Se realizó un estudio in vitro, en el cual se comparó la actividad antibiótica de la fosfomicina sódica, asociada a otros antibióticos, utilizando la Prueba de Difusión por disco. Donde los discos antimicrobianos fueron cargados con diferentes concentraciones y combinaciones de antibióticos; y la interacción de estas substancias fue observada en cepas de Staphyloccocus aureus ATCC 25923 y Escherichia coli ATCC 25922. Los halos de inhibición obtenidos fueron evaluados según los estándares de la NCCLS/CLSI. Los resultados fueron los siguientes:

Antibiótico	CEPA
*S. aureus* ATCC 25923 (mm)	E. coli ATCC 25922 (mm)
Fosfomicina Sódica 10 %	32	28
Fosfomicina Sódica 10 % + Tilosina tartrato 5%	34	26
Fosfomicina 10 % + Trimetoprim 2.5 %	24	28
Ciprofloxacina 20 %	24	30
Doxiciclina 20% + Ciprofloxacina 20%	24	36
Amoxicilina 20 % + Ciprofloxacina 20 %	29	34
Fosfomicina Sódica 10 % + Ciprofloxacina 10 %	34	37

Antibiótico	Potencia	Resistente	Susceptible	ATCC 25922	ATCC 25923
Fosfomicina	200 ug	≤ 12 mm	³ 16 mm	22 - 30	25 - 33
Ciprofloxacina Amoxicilina	5 ug 25 ug	≤ 15 mm ≤ 11 mm	³ 21 mm ³ 14 mm	30 - 40	22 - 30
Trimetoprim	5 ug	≤ 10 mm	³ 16 mm	21 - 28	19 - 26
Tilosina	150 ug	≤ 11 mm	³ 14 mm
Doxiciclina	30 ug	≤ 12 mm	³ 16 mm	18 - 24	23 - 29

VENTAJAS: FOSFOMICINA SODICA

Rápida absorción y biodisponibilidad.
Menor concentración de principio activo en la dosificación por ende menor costo., ,porque la dosis recomendada es de solo de 10 mg/kg de peso vivo y la Fosfomicina cálcica es de 40 mg / kg de peso vivo
Estable a diferentes Ph., y no solo actua en medio acido .
El incremento de la concentración (mayor dosis) no es proporcional con la concentración sanguínea por ende no es peligroso a mayor dosis (intoxicación).
Su absorción no es influenciada por la presencia de alimento.
Su tamaño molecular permite una alta difusión a través de líquidos y tejidos corporales.
No presenta transformación metabólica y es eliminada por la orina y heces como tal en 48 horas.
Es un antibiótico de acción sinérgica con otros antibióticos.

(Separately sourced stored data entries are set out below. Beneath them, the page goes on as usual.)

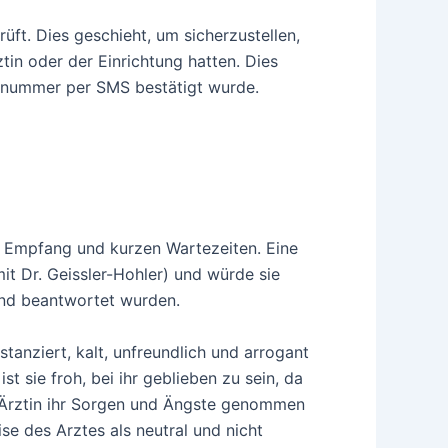
üft. Dies geschieht, um sicherzustellen,
in oder der Einrichtung hatten. Dies
onnummer per SMS bestätigt wurde.
en Empfang und kurzen Wartezeiten. Eine
it Dr. Geissler-Hohler) und würde sie
end beantwortet wurden.
stanziert, kalt, unfreundlich und arrogant
 sie froh, bei ihr geblieben zu sein, da
e Ärztin ihr Sorgen und Ängste genommen
se des Arztes als neutral und nicht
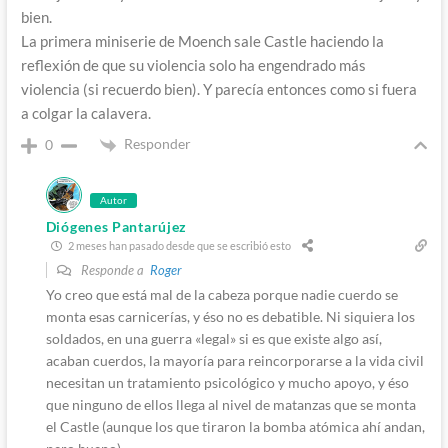
bien.
La primera miniserie de Moench sale Castle haciendo la
reflexión de que su violencia solo ha engendrado más
violencia (si recuerdo bien). Y parecía entonces como si fuera
a colgar la calavera.
Responder
0
Autor
Diógenes Pantarújez
2 meses han pasado desde que se escribió esto
Responde a
Roger
Yo creo que está mal de la cabeza porque nadie cuerdo se
monta esas carnicerías, y éso no es debatible. Ni siquiera los
soldados, en una guerra «legal» si es que existe algo así,
acaban cuerdos, la mayoría para reincorporarse a la vida civil
necesitan un tratamiento psicológico y mucho apoyo, y éso
que ninguno de ellos llega al nivel de matanzas que se monta
el Castle (aunque los que tiraron la bomba atómica ahí andan,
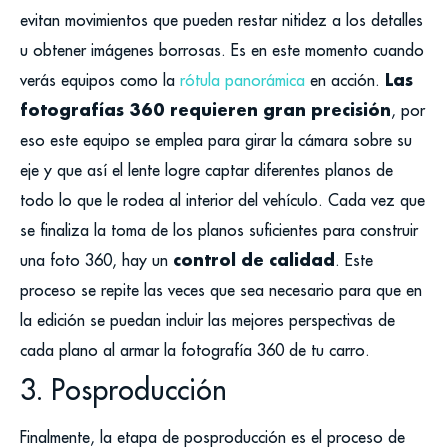
evitan movimientos que pueden restar nitidez a los detalles
u obtener imágenes borrosas. Es en este momento cuando
Las
verás equipos como la
rótula panorámica
en acción.
fotografías 360 requieren gran precisión
, por
eso este equipo se emplea para girar la cámara sobre su
eje y que así el lente logre captar diferentes planos de
todo lo que le rodea al interior del vehículo. Cada vez que
se finaliza la toma de los planos suficientes para construir
control de calidad
una foto 360, hay un
. Este
proceso se repite las veces que sea necesario para que en
la edición se puedan incluir las mejores perspectivas de
cada plano al armar la fotografía 360 de tu carro.
3. Posproducción
Finalmente, la etapa de posproducción es el proceso de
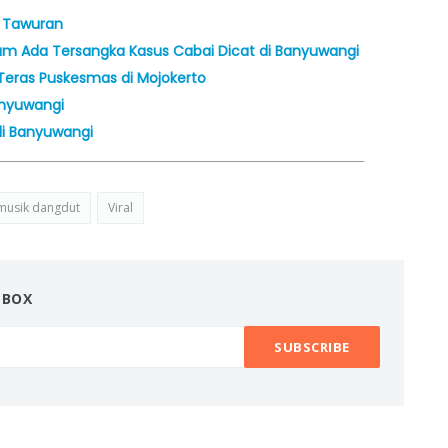
h Tawuran
elum Ada Tersangka Kasus Cabai Dicat di Banyuwangi
Teras Puskesmas di Mojokerto
Banyuwangi
 di Banyuwangi
musik dangdut
Viral
NBOX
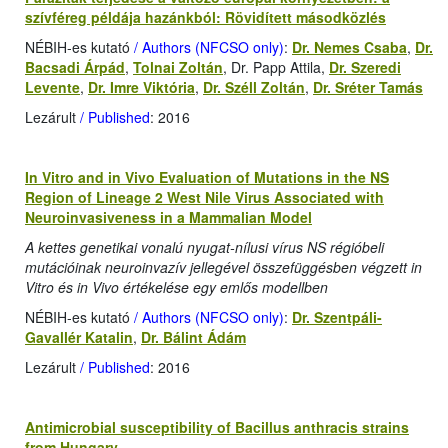
szívféreg példája hazánkból: Rövidített másodközlés
NÉBIH-es kutató
/ Authors (NFCSO only)
:
Dr. Nemes Csaba
,
Dr.
Bacsadi Árpád
,
Tolnai Zoltán
, Dr. Papp Attila,
Dr. Szeredi
Levente
,
Dr. Imre Viktória
,
Dr. Széll Zoltán
,
Dr. Sréter Tamás
Lezárult
/ Published
: 2016
In Vitro and in Vivo Evaluation of Mutations in the NS
Region of Lineage 2 West Nile Virus Associated with
Neuroinvasiveness in a Mammalian Model
A kettes genetikai vonalú nyugat-nílusi vírus NS régióbeli
mutációinak neuroinvazív jellegével összefüggésben végzett in
Vitro és in Vivo értékelése egy emlős modellben
NÉBIH-es kutató
/ Authors (NFCSO only)
:
Dr. Szentpáli-
Gavallér Katalin
,
Dr. Bálint Ádám
Lezárult
/ Published
: 2016
Antimicrobial susceptibility of Bacillus anthracis strains
from Hungary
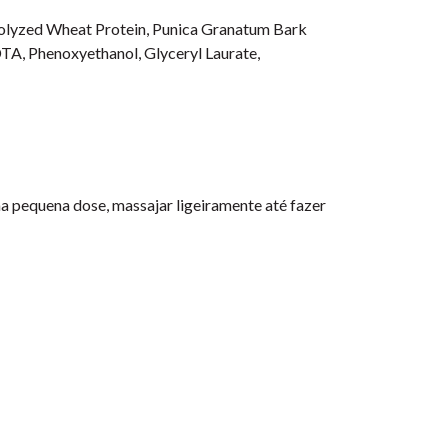
rolyzed Wheat Protein, Punica Granatum Bark
DTA, Phenoxyethanol, Glyceryl Laurate,
 pequena dose, massajar ligeiramente até fazer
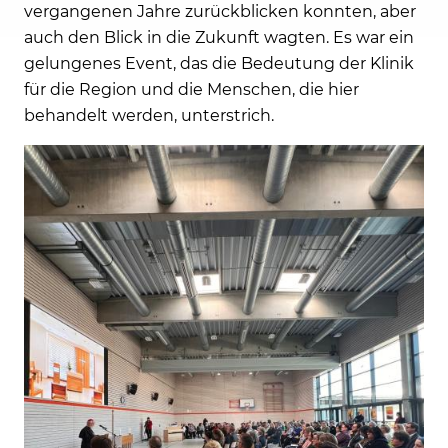
vergangenen Jahre zurückblicken konnten, aber
auch den Blick in die Zukunft wagten. Es war ein
gelungenes Event, das die Bedeutung der Klinik
für die Region und die Menschen, die hier
behandelt werden, unterstrich.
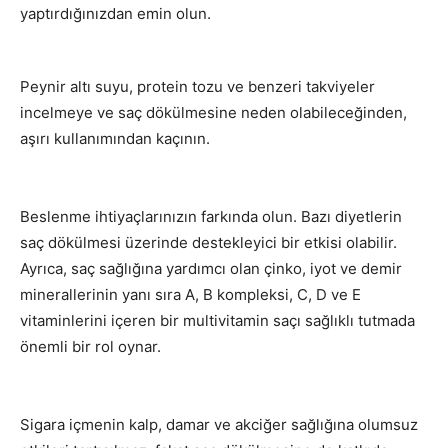
yaptırdığınızdan emin olun.
Peynir altı suyu, protein tozu ve benzeri takviyeler
incelmeye ve saç dökülmesine neden olabileceğinden,
aşırı kullanımından kaçının.
Beslenme ihtiyaçlarınızın farkında olun. Bazı diyetlerin
saç dökülmesi üzerinde destekleyici bir etkisi olabilir.
Ayrıca, saç sağlığına yardımcı olan çinko, iyot ve demir
minerallerinin yanı sıra A, B kompleksi, C, D ve E
vitaminlerini içeren bir multivitamin saçı sağlıklı tutmada
önemli bir rol oynar.
Sigara içmenin kalp, damar ve akciğer sağlığına olumsuz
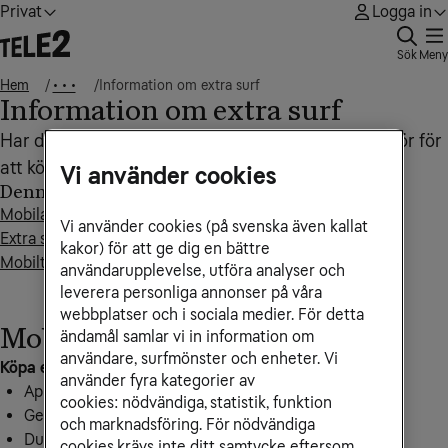
Privat
Logga in
Sök
Meny
Hem
Information om extra surf
• • •
Information om extra surf
Har din surf tagit slut? Här går vi igenom hur du gör för
att köpa extra surf till ditt abonnemang.
Vi använder cookies
Denna artikel innehåller
Mobilabonnemang
Vi använder cookies (på svenska även kallat
Extra surf för övriga världen
kakor) för att ge dig en bättre
Mobilt bredband
användarupplevelse, utföra analyser och
leverera personliga annonser på våra
webbplatser och i sociala medier. För detta
Mobilabonnemang
ändamål samlar vi in information om
användare, surfmönster och enheter. Vi
Köpa extra surf till ditt Mobilabonnemang gör du via
använder fyra kategorier av
Appen Mitt Tele2
cookies: nödvändiga, statistik, funktion
Genom sidan
Köp extra surf
och marknadsföring. För nödvändiga
Du kan också skicka ett sms till
72661
med någon av
cookies krävs inte ditt samtycke eftersom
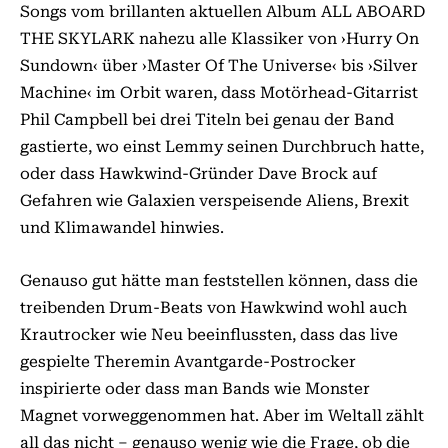
Songs vom brillanten aktuellen Album ALL ABOARD
THE SKYLARK nahezu alle Klassiker von ›Hurry On
Sundown‹ über ›Master Of The Universe‹ bis ›Silver
Machine‹ im Orbit waren, dass Motörhead-Gitarrist
Phil Campbell bei drei Titeln bei genau der Band
gastierte, wo einst Lemmy seinen Durchbruch hatte,
oder dass Hawkwind-Gründer Dave Brock auf
Gefahren wie Galaxien verspeisende Aliens, Brexit
und Klimawandel hinwies.
Genauso gut hätte man feststellen können, dass die
treibenden Drum-Beats von Hawkwind wohl auch
Krautrocker wie Neu beeinflussten, dass das live
gespielte Theremin Avantgarde-Postrocker
inspirierte oder dass man Bands wie Monster
Magnet vorweggenommen hat. Aber im Weltall zählt
all das nicht – genauso wenig wie die Frage, ob die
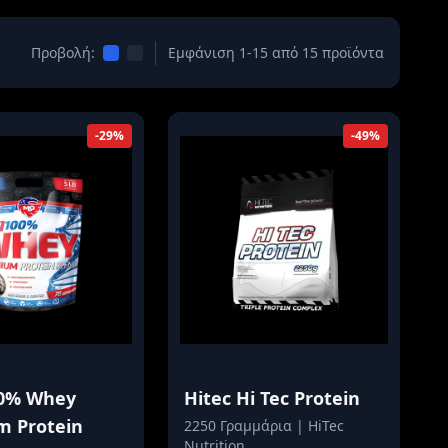
Προβολή:
Εμφάνιση 1-15 από 15 προϊόντα
-29%
-49%
0% Whey
Hitec Hi Tec Protein
m Protein
2250 Γραμμάρια | HiTec
Nutrition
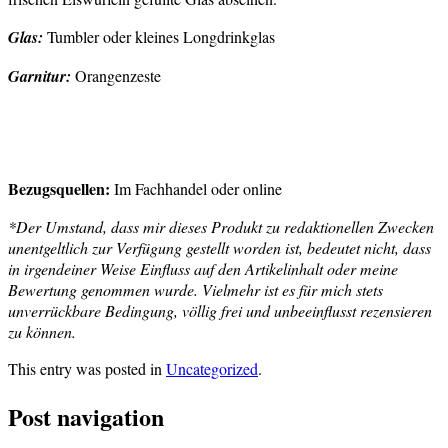
Glas:
Tumbler oder kleines Longdrinkglas
Garnitur:
Orangenzeste
Bezugsquellen:
Im Fachhandel oder online
*Der Umstand, dass mir dieses Produkt zu redaktionellen Zwecken
unentgeltlich zur Verfügung gestellt worden ist, bedeutet nicht, dass
in irgendeiner Weise Einfluss auf den Artikelinhalt oder meine
Bewertung genommen wurde. Vielmehr ist es für mich stets
unverrückbare Bedingung, völlig frei und unbeeinflusst rezensieren
zu können.
This entry was posted in
Uncategorized
.
Post navigation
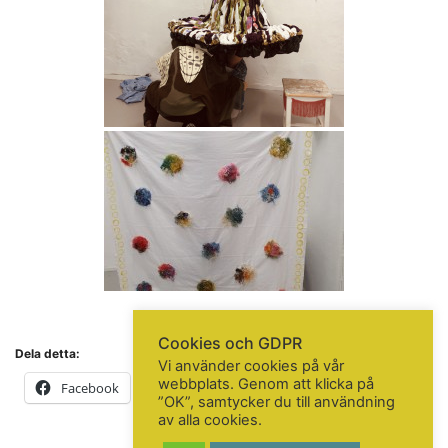
KONTAKTA OSS
Telefon:
+46 31 14 80 61
info@gbgkonstskola.se
Kontaktsida
VAD HÄNDER…
Följ oss på Facebook
Nyhetsbrev? Prenumerera här!
Cookies och GDPR
Dela detta:
Vi använder cookies på vår
webbplats. Genom att klicka på
Facebook
X
Mer
”OK”, samtycker du till användning
av alla cookies.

La Fosfomicina sódica posee una mayor solubilidad en el agua de bebida, comparada con otras Fosfomicinas.

El efecto antibacteriano de la fosfomicina no presenta ventaja alguna respecto a otras drogas, pero no presenta resistencia ni hipersensibilidad cruzada con otros antibacterianos. Por estos motivos, la fosfomicina es considerada una droga de segundo orden, pero que puede ser de gran utilidad en veterinaria, por resistencia bacteriana o efectos adversos, las drogas de primera línea no son aplicables o han fracasado.